*Aim of the task:* Please return the article below on London's renters word for word, from its headline to its last sentence.

*Reading text:*
Rats in the kitchen and beds in the living room: Why London's Generation Rent has had enough

As a report finds we’ll be tenants for longer than ever, Phoebe Luckhurst says London's unwilling renters are having a breakdown.
London: Rental breakdown (Picture: Paul Dallimore)
Paul Dallimore

What would you consider a plumbing emergency? For example, does spending three weeks showering at the gym because your flat doesn’t produce hot water count? What about if the kitchen sink fills with foul-smelling sludge when the dishwasher is on? Bath backs up regularly? Or perhaps when your loo handle breaks and no longer flushes?

I am a stoic and loathe to cry “emergency” when something might be better termed an “inconvenience” or “amusing anecdote”. But a few weekends ago, when our toilet broke on a Saturday morning, I reckoned it counted. I didn’t want to spend the next two days flatsharing with a pooling U-bend of human waste, so emailed the landlord asking him to dispatch a weekend plumber. He replied to say it didn’t constitute an “emergency”, as you could flush it “with a bucket”. The plumber came on Monday.

This is the passive-aggressive tone familiar to many trapped in London’s rental market. Often it feels like the territory being fought over is not the property but the tenants’ sanity; landlords have you at their mercy because if you won’t tolerate it, they’ll easily find someone else who will.

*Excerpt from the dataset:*
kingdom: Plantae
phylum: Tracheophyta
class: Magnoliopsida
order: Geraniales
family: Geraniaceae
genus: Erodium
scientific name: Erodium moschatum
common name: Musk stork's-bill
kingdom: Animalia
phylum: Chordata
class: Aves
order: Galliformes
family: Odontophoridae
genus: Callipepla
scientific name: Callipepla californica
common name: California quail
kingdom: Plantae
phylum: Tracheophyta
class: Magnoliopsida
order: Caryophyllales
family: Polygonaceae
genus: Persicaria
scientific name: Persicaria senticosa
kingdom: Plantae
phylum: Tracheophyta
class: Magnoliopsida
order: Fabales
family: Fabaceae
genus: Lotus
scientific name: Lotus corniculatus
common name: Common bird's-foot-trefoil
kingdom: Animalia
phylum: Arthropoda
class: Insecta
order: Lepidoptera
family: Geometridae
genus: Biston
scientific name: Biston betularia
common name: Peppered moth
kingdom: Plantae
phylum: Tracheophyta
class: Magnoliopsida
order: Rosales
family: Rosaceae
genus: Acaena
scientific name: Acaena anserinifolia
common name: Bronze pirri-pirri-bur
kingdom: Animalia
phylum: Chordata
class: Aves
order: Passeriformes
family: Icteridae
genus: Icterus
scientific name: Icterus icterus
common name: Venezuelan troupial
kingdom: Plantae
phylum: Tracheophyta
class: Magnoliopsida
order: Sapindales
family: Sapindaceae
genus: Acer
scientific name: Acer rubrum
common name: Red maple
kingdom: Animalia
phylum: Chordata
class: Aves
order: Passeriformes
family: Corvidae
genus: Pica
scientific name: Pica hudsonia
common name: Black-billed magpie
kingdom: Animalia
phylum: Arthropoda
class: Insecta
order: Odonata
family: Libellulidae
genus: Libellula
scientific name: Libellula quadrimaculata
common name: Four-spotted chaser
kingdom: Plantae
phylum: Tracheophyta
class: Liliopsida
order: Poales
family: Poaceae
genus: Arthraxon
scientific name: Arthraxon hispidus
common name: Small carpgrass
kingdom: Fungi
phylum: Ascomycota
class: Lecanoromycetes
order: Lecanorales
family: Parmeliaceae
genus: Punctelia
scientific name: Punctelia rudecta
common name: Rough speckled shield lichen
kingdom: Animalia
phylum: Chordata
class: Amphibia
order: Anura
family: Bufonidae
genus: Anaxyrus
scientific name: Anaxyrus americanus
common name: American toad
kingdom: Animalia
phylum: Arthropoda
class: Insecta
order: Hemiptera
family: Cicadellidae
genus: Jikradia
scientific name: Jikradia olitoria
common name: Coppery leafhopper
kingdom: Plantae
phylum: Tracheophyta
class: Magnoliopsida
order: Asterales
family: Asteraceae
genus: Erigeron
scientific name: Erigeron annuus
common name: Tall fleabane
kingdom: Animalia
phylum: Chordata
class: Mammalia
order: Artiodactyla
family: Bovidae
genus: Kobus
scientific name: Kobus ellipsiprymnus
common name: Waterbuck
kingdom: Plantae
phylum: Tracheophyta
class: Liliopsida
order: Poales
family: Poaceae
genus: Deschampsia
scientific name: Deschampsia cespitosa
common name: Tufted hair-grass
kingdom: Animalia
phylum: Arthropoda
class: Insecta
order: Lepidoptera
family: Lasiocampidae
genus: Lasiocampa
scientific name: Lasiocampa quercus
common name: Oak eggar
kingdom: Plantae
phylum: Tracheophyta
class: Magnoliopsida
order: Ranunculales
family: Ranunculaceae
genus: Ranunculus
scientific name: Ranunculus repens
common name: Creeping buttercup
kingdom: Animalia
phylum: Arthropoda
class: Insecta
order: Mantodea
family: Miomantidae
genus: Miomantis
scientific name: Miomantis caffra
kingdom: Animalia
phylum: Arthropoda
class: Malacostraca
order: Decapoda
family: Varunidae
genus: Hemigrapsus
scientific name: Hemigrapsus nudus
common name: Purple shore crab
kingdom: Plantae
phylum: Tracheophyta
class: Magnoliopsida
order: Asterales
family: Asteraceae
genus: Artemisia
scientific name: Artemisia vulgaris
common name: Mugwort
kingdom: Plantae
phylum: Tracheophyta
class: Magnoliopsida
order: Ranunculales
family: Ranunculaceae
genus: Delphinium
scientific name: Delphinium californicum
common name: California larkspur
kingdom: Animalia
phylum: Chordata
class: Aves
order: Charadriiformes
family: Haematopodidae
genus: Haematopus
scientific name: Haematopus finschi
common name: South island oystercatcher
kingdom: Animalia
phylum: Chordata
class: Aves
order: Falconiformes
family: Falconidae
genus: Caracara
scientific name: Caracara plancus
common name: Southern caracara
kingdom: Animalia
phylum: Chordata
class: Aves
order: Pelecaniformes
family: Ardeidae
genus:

*Written response:*
Rats in the kitchen and beds in the living room: Why London's Generation Rent has had enough

As a report finds we’ll be tenants for longer than ever, Phoebe Luckhurst says London's unwilling renters are having a breakdown.
London: Rental breakdown (Picture: Paul Dallimore)
Paul Dallimore

What would you consider a plumbing emergency? For example, does spending three weeks showering at the gym because your flat doesn’t produce hot water count? What about if the kitchen sink fills with foul-smelling sludge when the dishwasher is on? Bath backs up regularly? Or perhaps when your loo handle breaks and no longer flushes?

I am a stoic and loathe to cry “emergency” when something might be better termed an “inconvenience” or “amusing anecdote”. But a few weekends ago, when our toilet broke on a Saturday morning, I reckoned it counted. I didn’t want to spend the next two days flatsharing with a pooling U-bend of human waste, so emailed the landlord asking him to dispatch a weekend plumber. He replied to say it didn’t constitute an “emergency”, as you could flush it “with a bucket”. The plumber came on Monday.

This is the passive-aggressive tone familiar to many trapped in London’s rental market. Often it feels like the territory being fought over is not the property but the tenants’ sanity; landlords have you at their mercy because if you won’t tolerate it, they’ll easily find someone else who will.